“Кто там шагает правой?” Воспоминания В. И. Костина Часть II: В годы тридцатые

Александру Герасимову, бывшему тогда председателем правления МОСХа, мы посвящали и другие сатирические сцены (…)
В течение нескольких лет, каждый год два Герасимовых — Сергей и Александр — сменяли друг друга на посту председателя МОСХа, и мы однажды после очередных выборов правления нарисовали огромное панно по мотиву «Сдачи Бреды» Веласкеса, но только ключи в нем передавал Александр Михайлович, окруженный бывшими ахровцами, победившему на выборах Сергею Васильевичу, окруженному молодежью.

Были у нас и неудачные номера. Когда ЦДРИ переехал в новое большое помещение на Пушечной улице, в котором находится и сейчас, на торжественное открытие был приглашен и наш коллектив «Охра тертая». Толя Кокорин, одетый поваром, вышел на сцену с большой закрытой корзиной в руках и, под соответствующие случаю приветственные стихи, стал выбрасывать на сцену из корзины живых голубей и они, конечно, сели на большую люстру зала.

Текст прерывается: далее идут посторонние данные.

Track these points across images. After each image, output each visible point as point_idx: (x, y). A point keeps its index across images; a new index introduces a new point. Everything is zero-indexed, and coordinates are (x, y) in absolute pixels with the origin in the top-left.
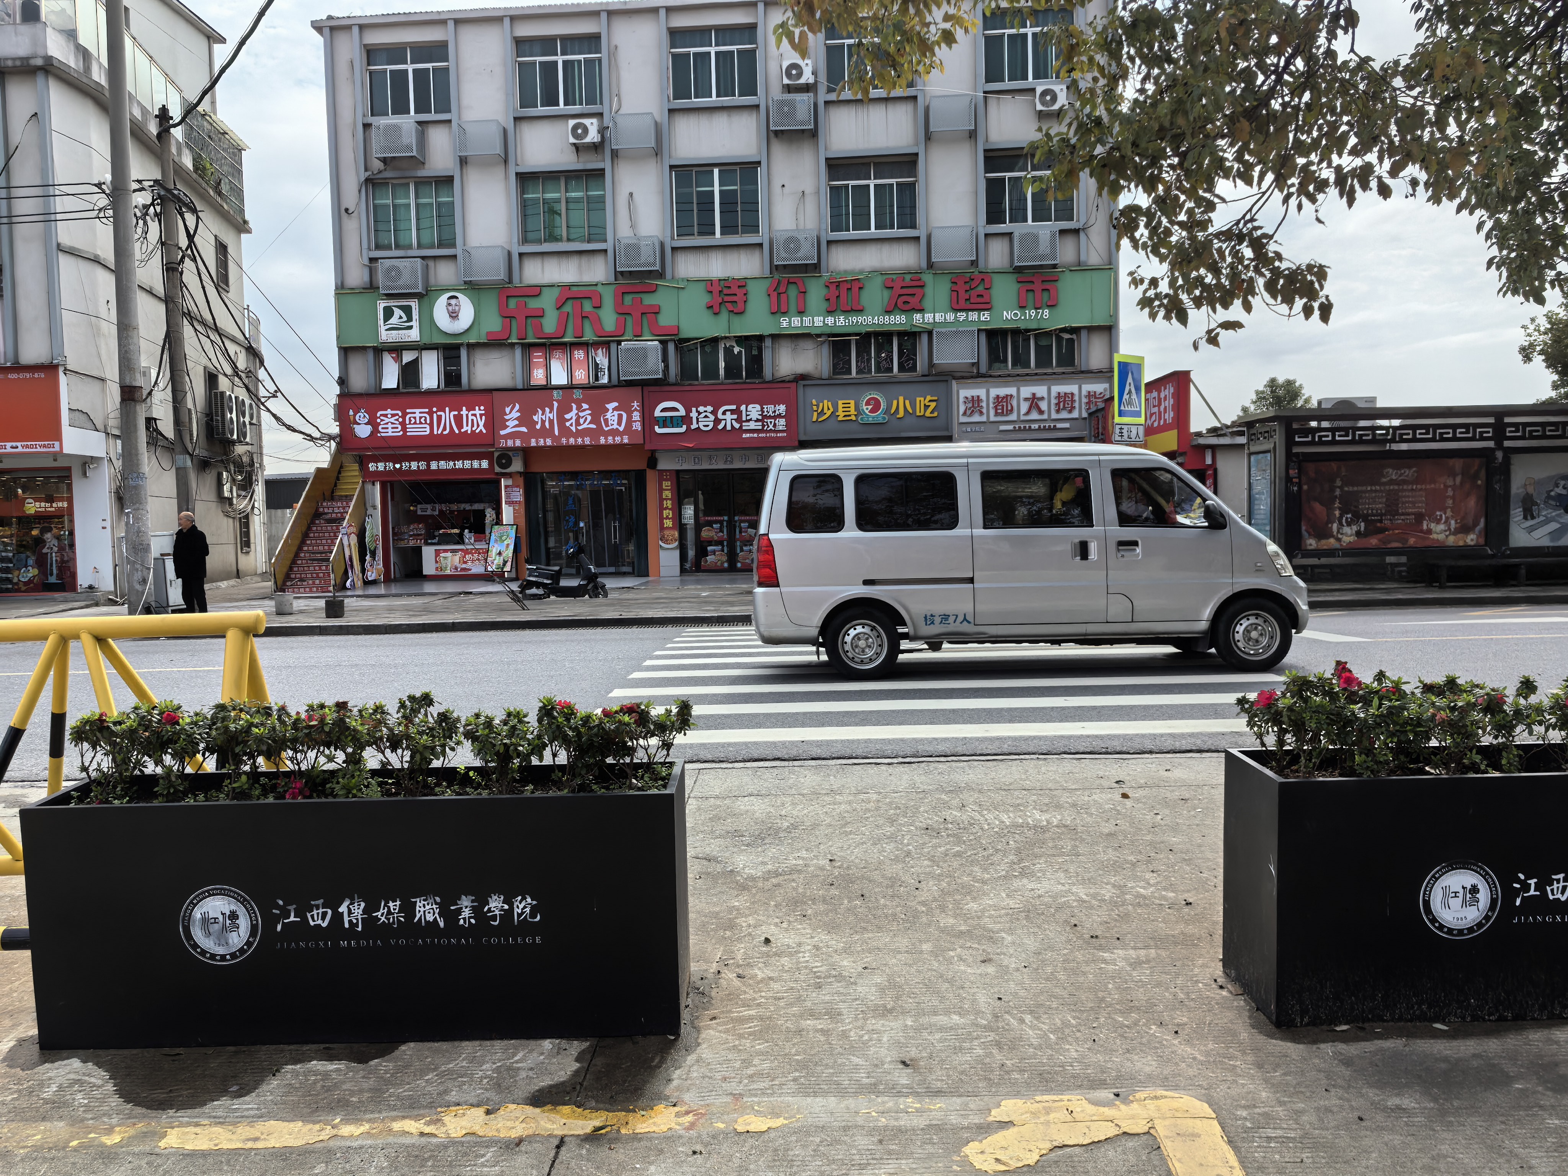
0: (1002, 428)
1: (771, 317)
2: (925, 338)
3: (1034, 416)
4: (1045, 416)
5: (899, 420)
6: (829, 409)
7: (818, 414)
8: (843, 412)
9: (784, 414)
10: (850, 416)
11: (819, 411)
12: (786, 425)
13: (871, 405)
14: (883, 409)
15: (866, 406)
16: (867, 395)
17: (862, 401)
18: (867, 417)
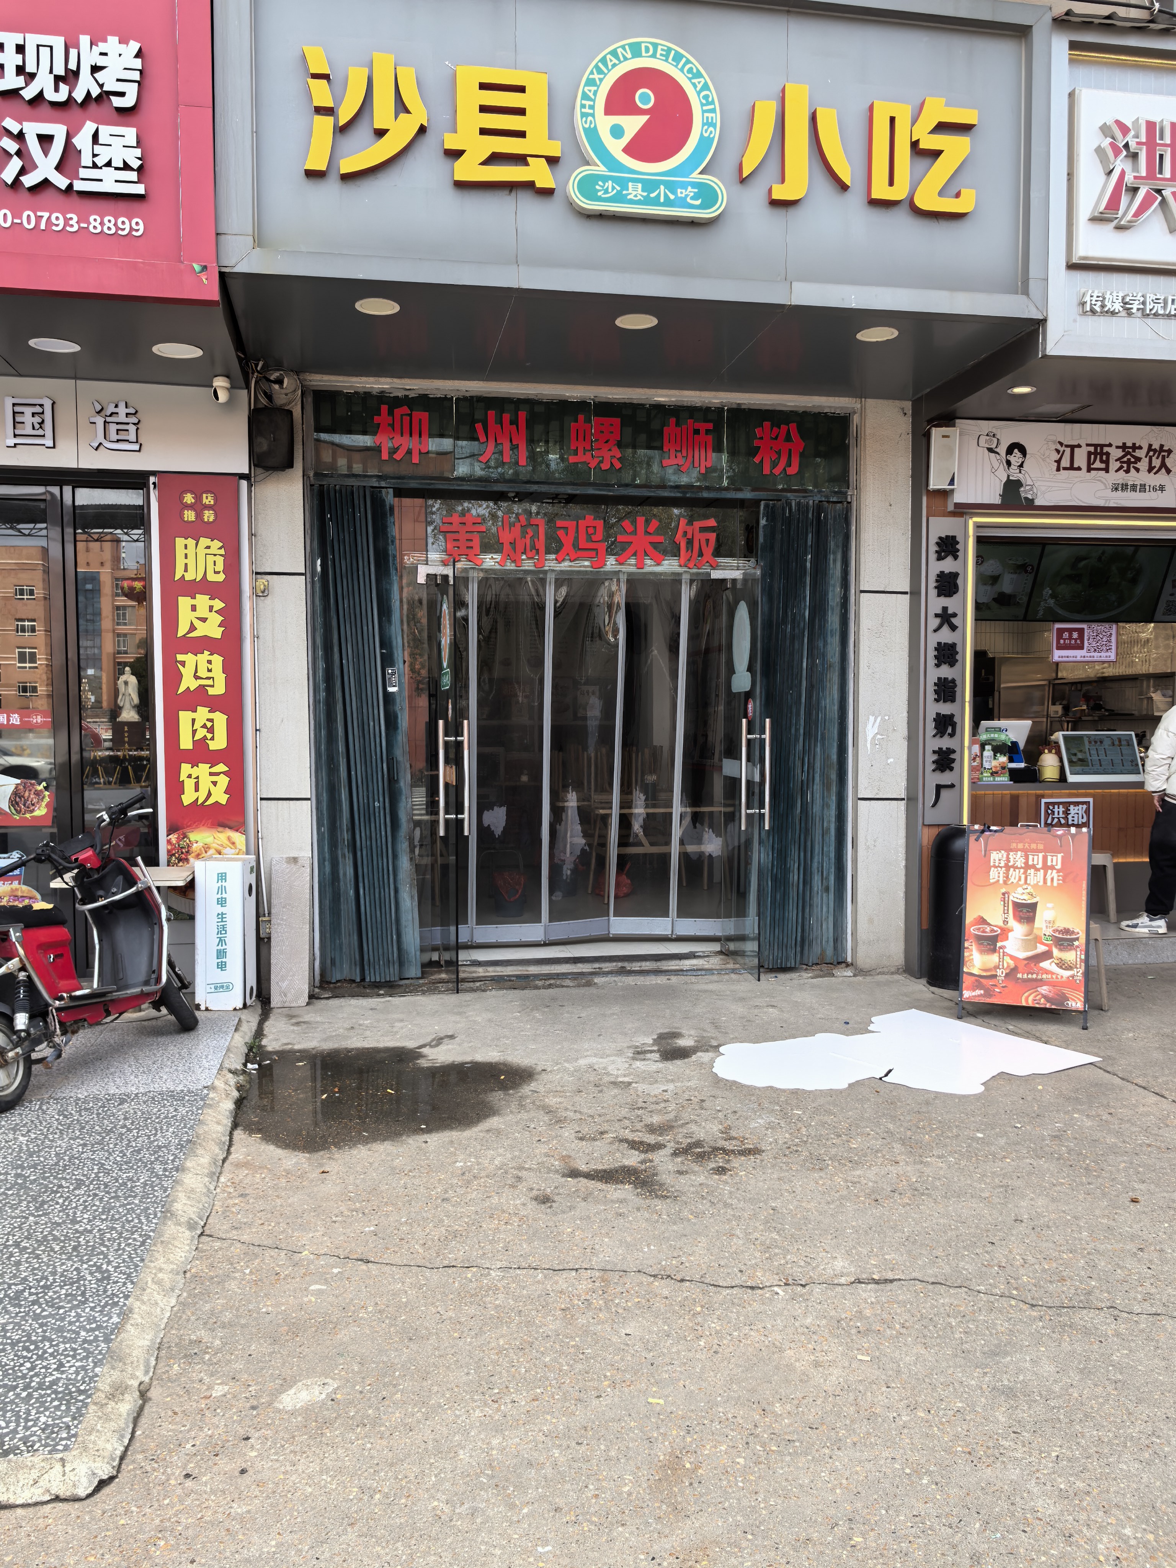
5: (780, 212)
6: (401, 107)
7: (342, 130)
8: (484, 132)
9: (128, 102)
10: (521, 159)
11: (345, 115)
12: (140, 170)
13: (640, 112)
14: (705, 142)
15: (609, 111)
16: (614, 53)
17: (591, 82)
18: (615, 180)
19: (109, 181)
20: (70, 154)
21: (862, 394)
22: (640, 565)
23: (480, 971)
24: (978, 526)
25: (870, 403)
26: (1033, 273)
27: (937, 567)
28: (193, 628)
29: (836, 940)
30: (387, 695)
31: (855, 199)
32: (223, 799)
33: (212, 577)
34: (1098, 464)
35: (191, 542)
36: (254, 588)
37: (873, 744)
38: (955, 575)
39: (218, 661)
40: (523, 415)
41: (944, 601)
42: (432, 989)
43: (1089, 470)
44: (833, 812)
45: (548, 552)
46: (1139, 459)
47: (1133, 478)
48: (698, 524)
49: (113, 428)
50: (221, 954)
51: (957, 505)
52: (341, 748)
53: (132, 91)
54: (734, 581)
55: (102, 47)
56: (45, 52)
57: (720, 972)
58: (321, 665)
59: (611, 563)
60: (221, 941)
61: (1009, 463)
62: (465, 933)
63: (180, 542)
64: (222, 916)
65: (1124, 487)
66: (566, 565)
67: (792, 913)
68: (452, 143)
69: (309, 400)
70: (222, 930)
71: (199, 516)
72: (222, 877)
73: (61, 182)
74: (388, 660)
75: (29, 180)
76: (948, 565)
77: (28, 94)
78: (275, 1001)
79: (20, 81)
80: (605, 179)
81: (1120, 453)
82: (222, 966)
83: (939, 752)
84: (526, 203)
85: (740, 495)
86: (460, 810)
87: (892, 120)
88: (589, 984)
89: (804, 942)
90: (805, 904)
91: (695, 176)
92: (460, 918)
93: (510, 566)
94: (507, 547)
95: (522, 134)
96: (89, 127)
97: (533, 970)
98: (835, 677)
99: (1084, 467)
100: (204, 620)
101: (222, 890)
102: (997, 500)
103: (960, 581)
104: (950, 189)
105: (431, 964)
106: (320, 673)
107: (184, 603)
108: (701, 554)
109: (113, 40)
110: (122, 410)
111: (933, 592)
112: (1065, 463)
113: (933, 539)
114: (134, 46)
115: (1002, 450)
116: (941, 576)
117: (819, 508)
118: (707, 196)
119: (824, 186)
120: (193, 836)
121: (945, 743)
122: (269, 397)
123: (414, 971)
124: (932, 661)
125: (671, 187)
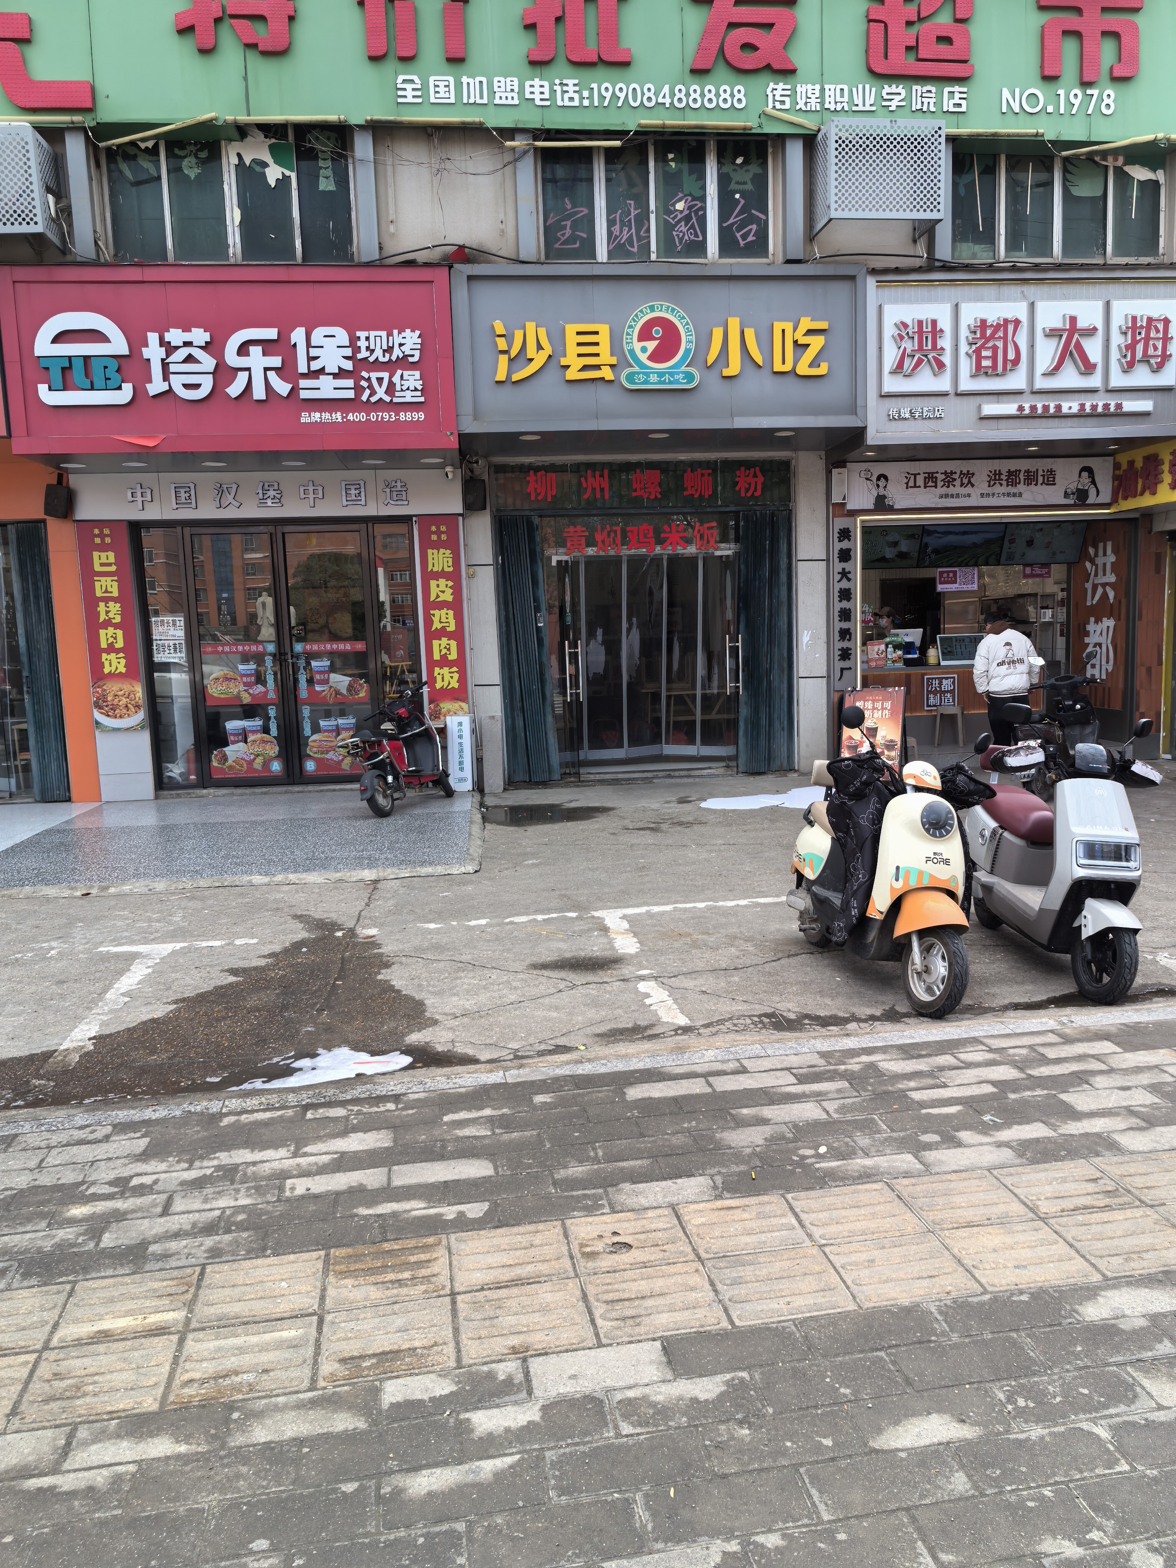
0: (991, 408)
1: (370, 72)
2: (795, 153)
3: (1069, 378)
4: (1095, 381)
5: (728, 381)
6: (540, 347)
7: (511, 360)
8: (579, 355)
9: (416, 359)
10: (598, 367)
11: (514, 352)
12: (422, 390)
13: (655, 339)
14: (687, 351)
15: (640, 340)
16: (641, 311)
17: (630, 327)
18: (644, 373)
19: (409, 397)
20: (391, 385)
21: (796, 450)
22: (674, 549)
23: (592, 777)
24: (862, 521)
25: (801, 453)
26: (859, 403)
27: (838, 546)
28: (438, 596)
29: (788, 757)
30: (537, 627)
31: (766, 372)
32: (456, 685)
33: (446, 569)
34: (930, 484)
35: (435, 551)
36: (467, 573)
37: (807, 646)
38: (849, 550)
39: (451, 613)
40: (606, 472)
41: (843, 565)
42: (567, 785)
43: (925, 487)
44: (785, 685)
45: (623, 545)
46: (955, 480)
47: (951, 490)
48: (706, 525)
49: (395, 493)
50: (461, 763)
51: (849, 511)
52: (515, 657)
53: (417, 354)
54: (728, 556)
55: (403, 334)
56: (378, 339)
57: (723, 776)
58: (503, 613)
59: (658, 549)
60: (461, 756)
61: (878, 486)
62: (582, 755)
63: (430, 551)
64: (461, 744)
65: (947, 496)
66: (633, 552)
67: (763, 742)
68: (564, 362)
69: (492, 470)
70: (461, 751)
71: (439, 537)
72: (460, 724)
73: (387, 399)
74: (537, 609)
75: (373, 399)
76: (845, 545)
77: (371, 359)
78: (486, 790)
79: (368, 354)
80: (638, 373)
81: (943, 477)
82: (462, 769)
83: (842, 649)
84: (601, 388)
85: (728, 509)
86: (578, 688)
87: (783, 331)
88: (651, 782)
89: (769, 759)
90: (770, 738)
91: (683, 368)
92: (580, 747)
93: (602, 553)
94: (600, 543)
95: (597, 355)
96: (399, 372)
97: (620, 776)
98: (785, 610)
99: (922, 485)
100: (443, 592)
101: (460, 730)
102: (872, 507)
103: (852, 553)
104: (813, 364)
105: (565, 774)
106: (503, 617)
107: (433, 583)
108: (708, 542)
109: (408, 331)
110: (399, 484)
111: (837, 560)
112: (911, 484)
113: (836, 530)
114: (418, 333)
115: (874, 478)
116: (841, 550)
117: (773, 515)
118: (690, 377)
119: (749, 366)
120: (442, 705)
121: (845, 644)
122: (472, 471)
123: (557, 776)
124: (837, 599)
125: (672, 374)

Так, веселясь и в то же время много работая, молодежь пробивала себе дорогу, но постепенно сдавала позиции искательства и романтизма. Конечно, не все, но многие оказались в плену все более распространявшегося безоблачного оптимистического и «аплодисментного» искусства, которое тогда поощрялось премиями и большими гонорарами. В этих условиях более уверенно работали мастера старшего поколения, приверженцы традиционного реализма. Среди них был художник, с которым я в конце 30-х годов очень дружил, это Николай Петрович Крымов. Он чувствовал себя неважно, сидел дома в черной бархатной шапочке и на улицу не выходил. Я приходил к нему просто так — поговорить об искусстве, событиях художественной жизни. Он вспоминал предреволюционные годы. Рассказчик он был замечательный, скорее не рассказчик, а артист, все время разыгрывающий в лицах живые сцены. Вот он встает, то ходит по комнате, то бросается к столу, жестами показывая, как он мчится на извозчике к Рябушинскому, еще до открытия выставки «Союза русских художников», но уже побывав на ней, врывается в дом и с порога кричит: «Немедленно в «Союз», там Врубель — берите, не зевайте», и снова на извозчике к Гиршману, к Морозову, и каждому конкретный совет с точной оценкой работ. Говорит, что собиратели слушались его и благодарили. Знал он художественную жизнь предреволюционной Москвы досконально и говорил мне, что очень верно судил о художниках.
В советское время Николай Петрович увлекался точным определением тона в природе и в живописи. Он считал, что только абсолютно верно переданный тон обеспечивает подлинно реалистическое изображение. Он долго думал над тем, чтобы найти какой-то своего рода камертон, который был бы объективным мерилом силы света и в природе, и в живописи. На этюды брал с собой лист белой бумаги и сравнивал с ним сильно освещенные и темные места пейзажа, но скоро понял, что сама-то бумага меняет свой тон в зависимости от времени дня и от освещенности.